◆ Image comparison data ◆
==*==

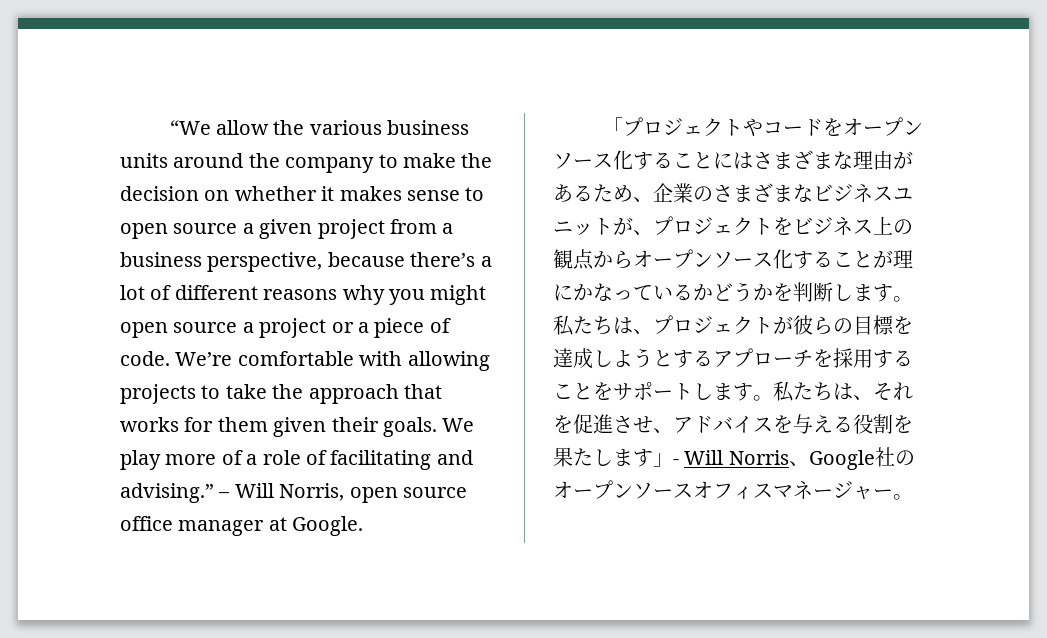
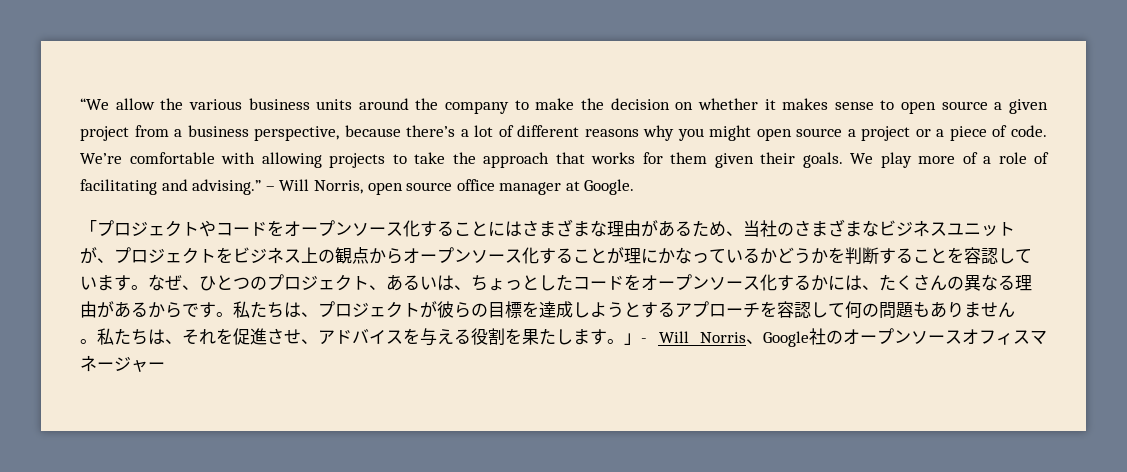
[653,183,693,203] 企業 -> [743,220,777,237] 当社
[833,284,873,301] しま -> [879,247,1032,264] [80,274,1032,291] [80,301,199,318] することを容認しています。なぜ、ひとつのプロジェクト、あるいは、ちょっとしたコードをオープンソース化するかには、たくさんの異なる理由があるからで
[833,348,913,368] [553,382,753,401] 採用することをサポートします -> [777,301,1015,319] 容認して何の問題もありません //
(653, 458) none -> [607,339,624,344] 。
[893,494,913,500] 。 -> (165, 366) none

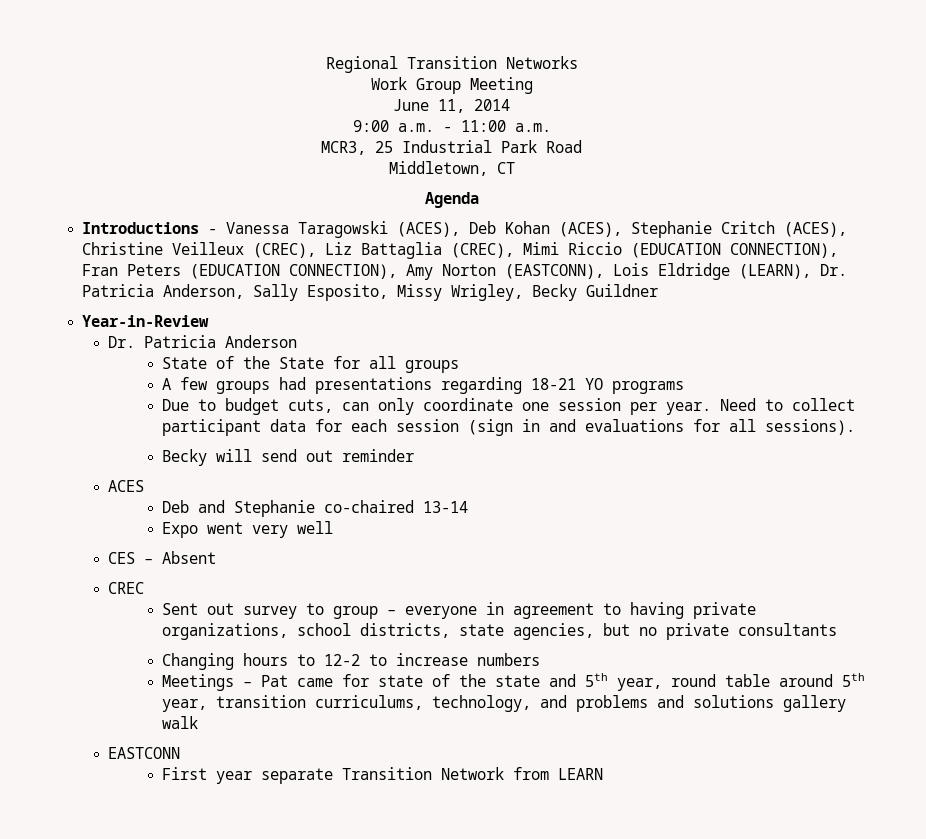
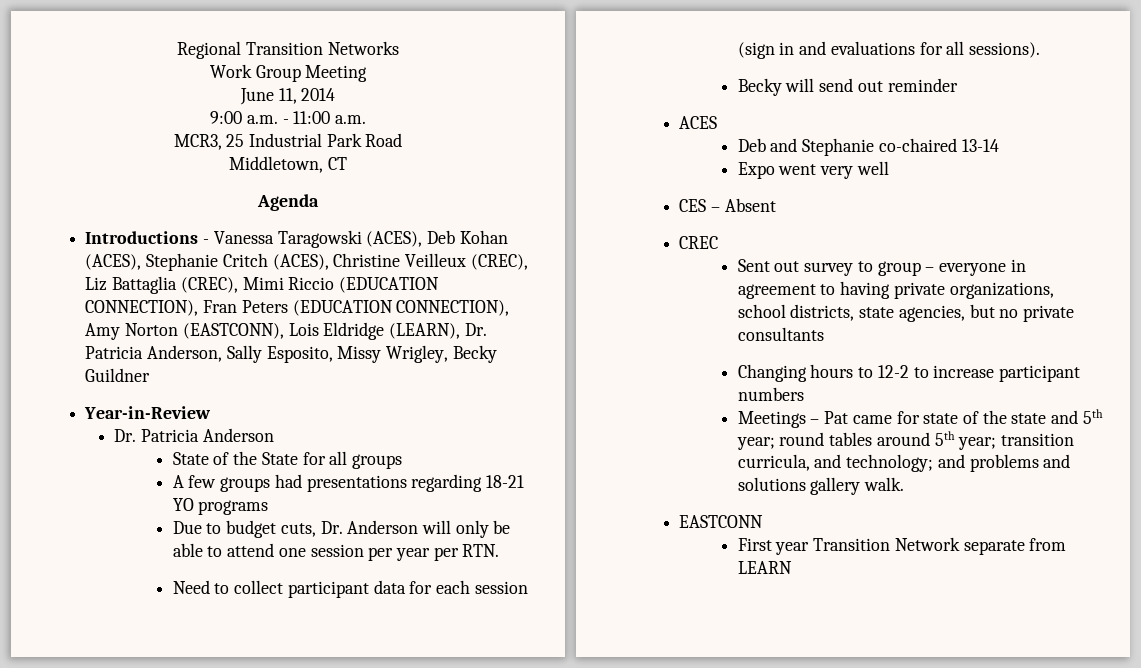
[341,398,711,415] can only coordinate one session per year. -> [320,520,511,538] [172,543,500,561] Dr. Anderson will only be able to attend one session per year per RTN. //
(468, 659) none -> [998,365,1080,382] participant
[616,673,865,691] [161,695,531,712] year, round table around 5th year, transition curriculums, technology, -> [736,431,1074,450] [737,454,934,472] year; round tables around 5th year; transition curricula, and technology;
[161,716,198,729] walk -> [864,477,905,491] walk.
[260,768,333,784] separate -> (810, 548) none
(504, 773) none -> [963,540,1025,555] separate

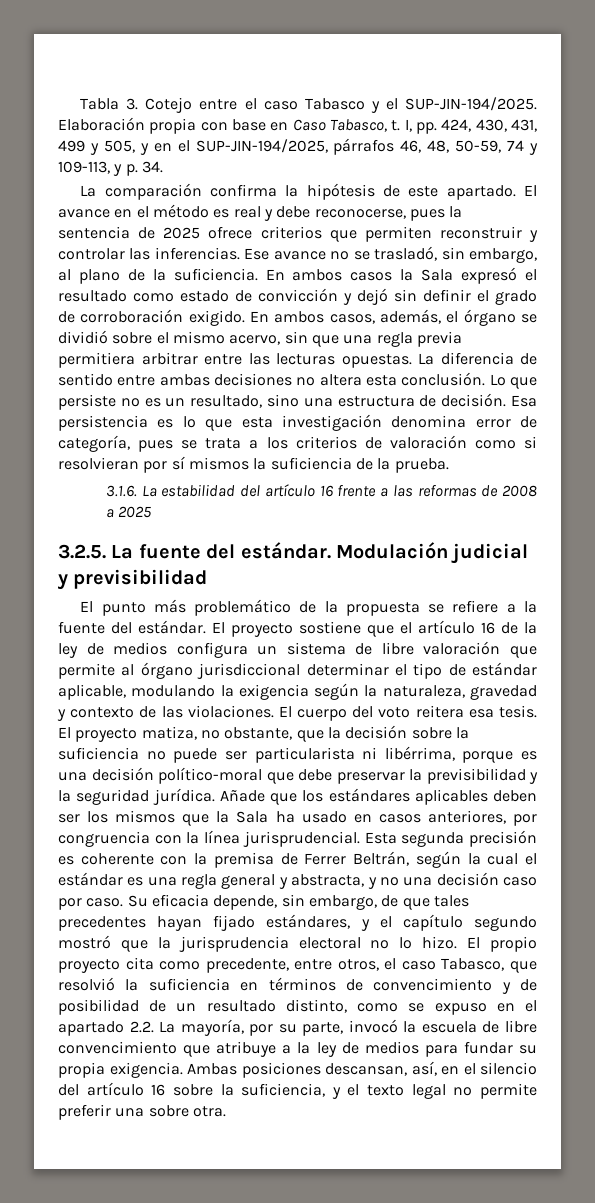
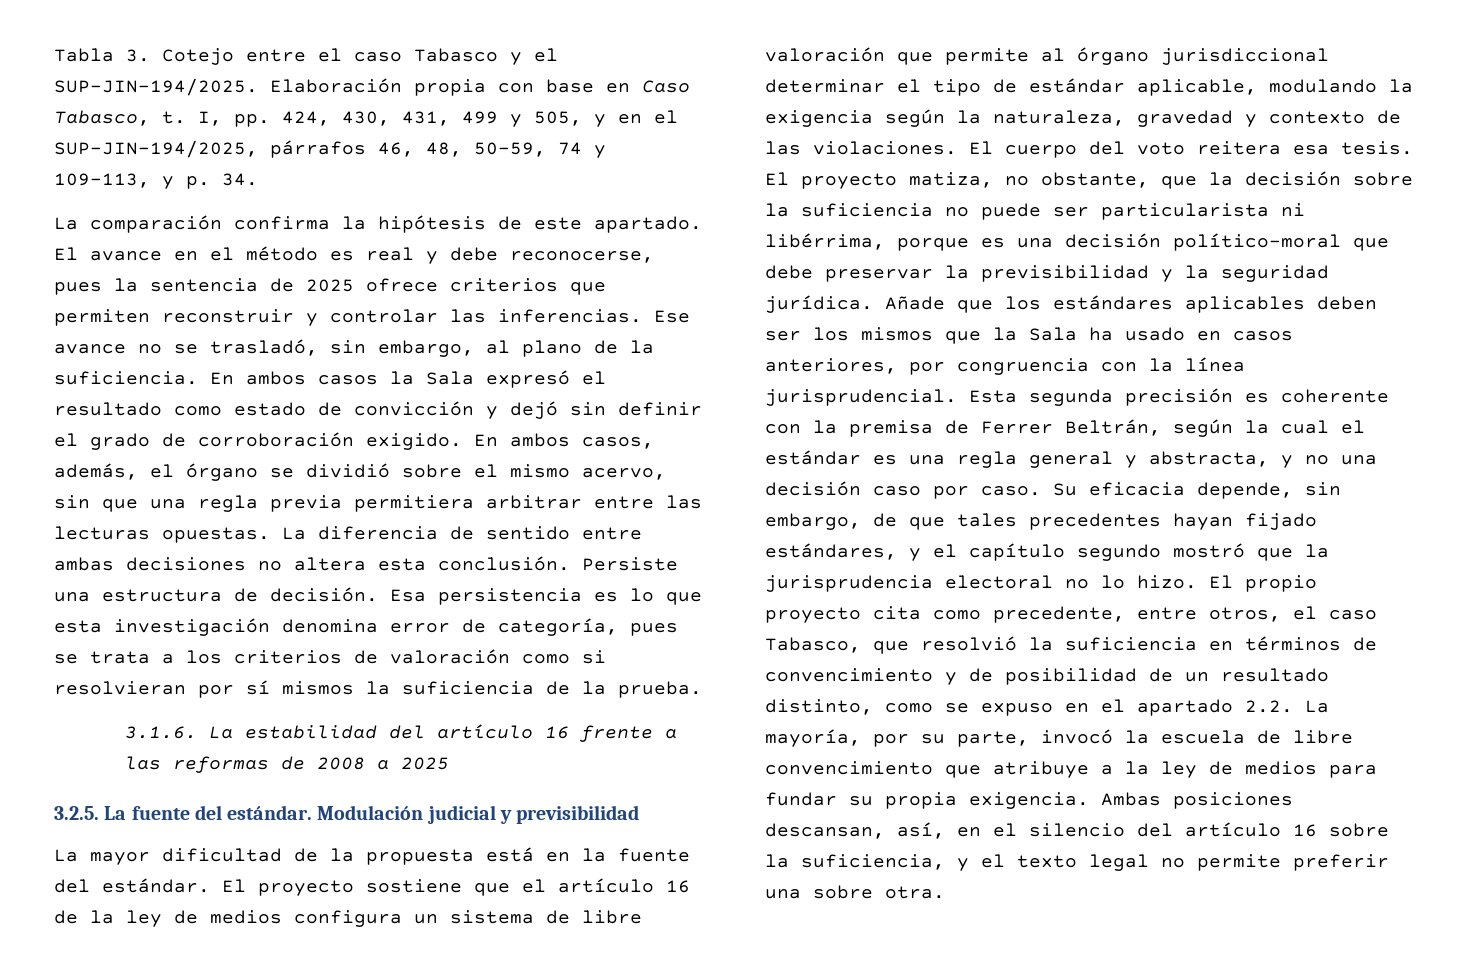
[489,374,537,389] [58,394,299,410] Lo que persiste no es un resultado, sino -> [582,557,678,571] Persiste
[80,599,516,616] El punto más problemático de la propuesta se refiere a -> [54,847,570,865] La mayor dificultad de la propuesta está en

==*==

All lines in the records with the string "year" should be copied out.

◆ Exercise solution ◆
[341,398,711,415] can only coordinate one session per year. -> [320,520,511,538] [172,543,500,561] Dr. Anderson will only be able to attend one session per year per RTN. //
[616,673,865,691] [161,695,531,712] year, round table around 5th year, transition curriculums, technology, -> [736,431,1074,450] [737,454,934,472] year; round tables around 5th year; transition curricula, and technology;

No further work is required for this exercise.